Work order 1:
Answer these questions from the text below on TMAO and the NLRP3 inflammasome:
(a) Which TMAO concentrations were applied to cells in panel A?
(b) How long were cells pretreated with YVAD or MCC950 before TMAO exposure?
(c) Which compound is described as the NLRP3 inhibitor?
Work order 2: From the text below on TMAO and the NLRP3 inflammasome, list every time interval for which cells were incubated with 600 μmol/L TMAO in panel C.

Supplied text:
▬▬▬

Trimethylamine‐N‐oxide (TMAO)‐induced inflammation via nucleotide‐binding oligomerization domain–like receptor family pyrin domain–containing 3 (NLRP3) inflammasome activation in endothelial cells. A, Cells were treated with TMAO at a series of concentrations (150, 300, 600, and 900 μmol/L) for 24 hours, and the expression of NLRP3 and caspase‐1 p20 was detected via Western blot. B, Bar charts showing quantification of endogenous NLRP3 and caspase‐1 p20. C, Cells were incubated with 600 μmol/L TMAO for different time intervals (4, 8, 12, and 24 hours), and the expression of NLRP3 and caspase‐1 p20 was detected via Western blot. D, Bar charts showing quantification of endogenous NLRP3 and caspase‐1 p20. Cells were treated as described for A and B. Thereafter, caspase‐1 activity was measured using caspase‐1 activity kits (E and F). G, Cells were pretreated with YVAD (10 μmol/L) or MCC950 (10 μmol/L) for 2 hours, and then exposed to TMAO (600 μmol/L) for a further 24 hours. Expression of IL‐1β, ICAM‐1, MMP‐9, and caspase‐1 p20 was detected via Western blot. H, Bar charts showing quantification of the indicated proteins. I, Human umbilical vein endothelial cells (HUVECs) were transfected with siRNA as described in Materials and Methods. After 24 hours, cells were incubated with TMAO (600 μmol/L) for 24 hours, and the expression of IL‐1β, ICAM‐1, MMP‐9 and Casp1 p20 was detected via Western blot. J, Bar charts showing quantification of indicated proteins. Values are expressed as means±SE (n=3). a P<0.05, b P<0.01 vs vehicle‐treated control group; c P<0.01 vs TMAO‐treated group; AU indicates arbitrary units; ICAM, intercellular adhesion molecule; IL, interleukin; MMP, matrix metallopeptidase.

To further confirm the role of the NLRP3 inflammasome in TMAO‐induced inflammation in endothelial cells, an NLRP3 inhibitor (MCC950) and caspase‐1 inhibitor (YVAD) were used. Pretreatment with MCC950 (10 μmol/L) or YVAD (10 μmol/L) markedly inhibited TMAO‐induced NLRP3 and caspase‐1 p20 expression, followed by decreased expression of IL‐1β, ICAM‐1, and MMP9 in endothelial cells (Figure 2G and 2H). Furthermore, the TMAO‐induced increases in NLRP3, caspase‐1 p20, IL‐1β, ICAM‐1, and MMP9 expression were blocked on suppression of NLRP3 via transfection with specific siRNA (Figure 2I and 2J). Additionally, pretreatment with MCC950 (10 μmol/L) or YVAD (10 μmol/L) also attenuated the increased adhesion of monocytes to endothelial cells induced by TMAO (Supplementary Figure S1A and S1B). Based on these findings, we postulated that the NLRP3 inflammasome was required for TMAO‐induced inflammation in endothelial cells.

▬▬▬

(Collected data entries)

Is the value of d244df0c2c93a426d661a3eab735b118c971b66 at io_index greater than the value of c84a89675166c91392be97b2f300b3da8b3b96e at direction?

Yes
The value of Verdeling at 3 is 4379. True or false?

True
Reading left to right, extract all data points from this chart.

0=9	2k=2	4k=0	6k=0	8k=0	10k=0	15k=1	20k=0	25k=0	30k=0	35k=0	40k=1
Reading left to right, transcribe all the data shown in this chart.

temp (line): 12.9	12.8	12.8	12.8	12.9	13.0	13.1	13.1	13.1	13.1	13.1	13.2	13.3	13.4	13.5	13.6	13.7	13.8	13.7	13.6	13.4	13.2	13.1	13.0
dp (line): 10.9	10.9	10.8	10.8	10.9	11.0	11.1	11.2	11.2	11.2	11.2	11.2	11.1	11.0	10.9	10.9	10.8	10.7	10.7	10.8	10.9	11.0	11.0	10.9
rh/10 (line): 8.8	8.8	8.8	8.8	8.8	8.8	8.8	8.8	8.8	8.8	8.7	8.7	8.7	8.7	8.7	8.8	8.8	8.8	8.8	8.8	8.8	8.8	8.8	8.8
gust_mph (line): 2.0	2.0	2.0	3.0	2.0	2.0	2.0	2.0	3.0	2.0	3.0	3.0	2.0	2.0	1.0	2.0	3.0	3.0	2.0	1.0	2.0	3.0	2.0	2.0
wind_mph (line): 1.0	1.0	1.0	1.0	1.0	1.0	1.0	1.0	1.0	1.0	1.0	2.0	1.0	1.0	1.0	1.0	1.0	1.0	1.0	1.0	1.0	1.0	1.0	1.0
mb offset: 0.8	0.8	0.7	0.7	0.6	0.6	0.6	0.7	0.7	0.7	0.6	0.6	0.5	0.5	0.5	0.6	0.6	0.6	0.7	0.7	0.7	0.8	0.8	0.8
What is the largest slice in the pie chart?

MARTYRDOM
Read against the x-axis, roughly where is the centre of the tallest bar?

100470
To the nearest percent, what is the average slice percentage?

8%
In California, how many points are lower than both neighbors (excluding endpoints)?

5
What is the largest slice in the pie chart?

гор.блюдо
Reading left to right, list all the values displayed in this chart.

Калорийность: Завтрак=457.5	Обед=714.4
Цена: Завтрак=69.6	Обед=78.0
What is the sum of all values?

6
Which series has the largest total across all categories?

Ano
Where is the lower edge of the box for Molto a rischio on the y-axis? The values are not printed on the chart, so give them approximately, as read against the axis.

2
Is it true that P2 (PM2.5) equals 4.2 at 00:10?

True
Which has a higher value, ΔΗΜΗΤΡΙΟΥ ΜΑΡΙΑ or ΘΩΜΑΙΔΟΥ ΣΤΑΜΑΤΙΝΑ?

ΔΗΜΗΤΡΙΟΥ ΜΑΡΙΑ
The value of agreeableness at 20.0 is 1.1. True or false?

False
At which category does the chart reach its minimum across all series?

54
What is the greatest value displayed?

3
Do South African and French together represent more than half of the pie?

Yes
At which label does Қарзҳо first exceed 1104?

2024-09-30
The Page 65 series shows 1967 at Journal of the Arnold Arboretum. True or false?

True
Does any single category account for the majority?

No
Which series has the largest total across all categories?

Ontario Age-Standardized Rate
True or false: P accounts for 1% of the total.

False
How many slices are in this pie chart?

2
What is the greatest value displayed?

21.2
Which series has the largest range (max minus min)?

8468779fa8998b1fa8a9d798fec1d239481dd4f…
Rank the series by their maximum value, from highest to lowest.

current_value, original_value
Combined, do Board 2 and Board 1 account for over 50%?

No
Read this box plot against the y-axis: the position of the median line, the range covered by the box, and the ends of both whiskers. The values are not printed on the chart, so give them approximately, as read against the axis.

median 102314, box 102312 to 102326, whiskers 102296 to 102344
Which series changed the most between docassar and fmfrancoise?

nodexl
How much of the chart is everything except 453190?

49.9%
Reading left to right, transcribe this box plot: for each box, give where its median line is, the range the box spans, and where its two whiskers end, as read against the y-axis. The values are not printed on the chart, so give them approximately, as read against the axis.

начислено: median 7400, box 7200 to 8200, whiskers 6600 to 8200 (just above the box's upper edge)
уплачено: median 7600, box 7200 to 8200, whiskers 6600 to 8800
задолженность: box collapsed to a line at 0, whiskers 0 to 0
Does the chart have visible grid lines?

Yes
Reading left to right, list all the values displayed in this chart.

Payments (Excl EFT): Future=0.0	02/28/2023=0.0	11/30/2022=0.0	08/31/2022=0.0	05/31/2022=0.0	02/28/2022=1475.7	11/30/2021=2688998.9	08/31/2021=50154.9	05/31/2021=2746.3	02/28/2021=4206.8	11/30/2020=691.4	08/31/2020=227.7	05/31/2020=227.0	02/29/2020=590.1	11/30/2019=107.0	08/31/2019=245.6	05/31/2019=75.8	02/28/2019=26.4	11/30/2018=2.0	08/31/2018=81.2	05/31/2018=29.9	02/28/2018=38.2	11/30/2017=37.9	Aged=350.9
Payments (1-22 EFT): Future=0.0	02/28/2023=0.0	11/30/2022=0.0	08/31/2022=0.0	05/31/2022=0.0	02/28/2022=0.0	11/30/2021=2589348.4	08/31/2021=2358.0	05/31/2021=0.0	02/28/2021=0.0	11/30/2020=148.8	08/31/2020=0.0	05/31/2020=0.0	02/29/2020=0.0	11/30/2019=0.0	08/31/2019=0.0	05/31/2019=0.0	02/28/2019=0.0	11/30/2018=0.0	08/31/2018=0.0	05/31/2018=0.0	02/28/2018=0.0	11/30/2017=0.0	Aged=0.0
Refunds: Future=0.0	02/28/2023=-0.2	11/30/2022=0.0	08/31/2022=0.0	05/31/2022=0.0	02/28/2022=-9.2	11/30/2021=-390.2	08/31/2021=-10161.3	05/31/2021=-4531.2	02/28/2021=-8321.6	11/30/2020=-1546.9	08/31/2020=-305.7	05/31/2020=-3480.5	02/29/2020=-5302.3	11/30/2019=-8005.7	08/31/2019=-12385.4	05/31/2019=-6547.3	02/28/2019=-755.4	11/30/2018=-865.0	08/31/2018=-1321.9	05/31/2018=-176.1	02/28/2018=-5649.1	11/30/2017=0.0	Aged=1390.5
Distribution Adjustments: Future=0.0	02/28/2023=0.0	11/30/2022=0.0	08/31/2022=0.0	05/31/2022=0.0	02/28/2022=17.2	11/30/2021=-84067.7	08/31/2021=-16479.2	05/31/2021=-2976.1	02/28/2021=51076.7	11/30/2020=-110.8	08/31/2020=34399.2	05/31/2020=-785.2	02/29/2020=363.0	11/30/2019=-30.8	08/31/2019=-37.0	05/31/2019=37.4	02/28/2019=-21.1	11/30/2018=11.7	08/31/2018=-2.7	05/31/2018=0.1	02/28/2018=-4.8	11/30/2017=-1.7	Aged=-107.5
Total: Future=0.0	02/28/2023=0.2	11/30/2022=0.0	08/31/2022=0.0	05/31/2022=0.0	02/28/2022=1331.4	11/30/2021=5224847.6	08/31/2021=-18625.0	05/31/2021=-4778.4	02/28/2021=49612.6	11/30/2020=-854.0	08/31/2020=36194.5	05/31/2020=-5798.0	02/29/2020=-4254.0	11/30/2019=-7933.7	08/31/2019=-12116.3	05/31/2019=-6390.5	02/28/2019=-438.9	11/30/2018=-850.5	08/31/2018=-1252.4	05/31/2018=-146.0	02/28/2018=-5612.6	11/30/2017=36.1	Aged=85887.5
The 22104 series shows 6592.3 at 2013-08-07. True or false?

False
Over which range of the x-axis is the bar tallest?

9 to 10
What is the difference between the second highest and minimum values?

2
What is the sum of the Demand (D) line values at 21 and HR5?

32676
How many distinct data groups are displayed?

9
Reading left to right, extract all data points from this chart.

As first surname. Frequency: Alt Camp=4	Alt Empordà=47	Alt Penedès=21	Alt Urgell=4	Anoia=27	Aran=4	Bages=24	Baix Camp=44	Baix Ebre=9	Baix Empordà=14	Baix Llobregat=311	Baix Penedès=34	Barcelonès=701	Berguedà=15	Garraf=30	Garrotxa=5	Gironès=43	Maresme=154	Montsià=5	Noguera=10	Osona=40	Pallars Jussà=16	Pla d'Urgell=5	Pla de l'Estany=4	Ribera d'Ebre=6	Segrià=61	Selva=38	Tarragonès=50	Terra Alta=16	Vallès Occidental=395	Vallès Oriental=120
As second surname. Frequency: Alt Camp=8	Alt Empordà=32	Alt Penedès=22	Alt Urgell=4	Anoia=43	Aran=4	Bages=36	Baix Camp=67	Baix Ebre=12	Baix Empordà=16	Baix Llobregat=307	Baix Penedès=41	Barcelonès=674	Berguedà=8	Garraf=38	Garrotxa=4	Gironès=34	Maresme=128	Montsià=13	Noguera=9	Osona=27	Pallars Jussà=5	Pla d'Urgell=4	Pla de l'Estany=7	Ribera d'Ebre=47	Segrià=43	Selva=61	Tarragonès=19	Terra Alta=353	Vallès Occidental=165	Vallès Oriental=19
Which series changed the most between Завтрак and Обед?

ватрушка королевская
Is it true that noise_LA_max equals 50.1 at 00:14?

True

▬▬▬

Problem solution 1:
(a) 150, 300, 600, and 900 μmol/L
(b) 2 hours
(c) MCC950

Problem solution 2: 4 hours, 8 hours, 12 hours, 24 hours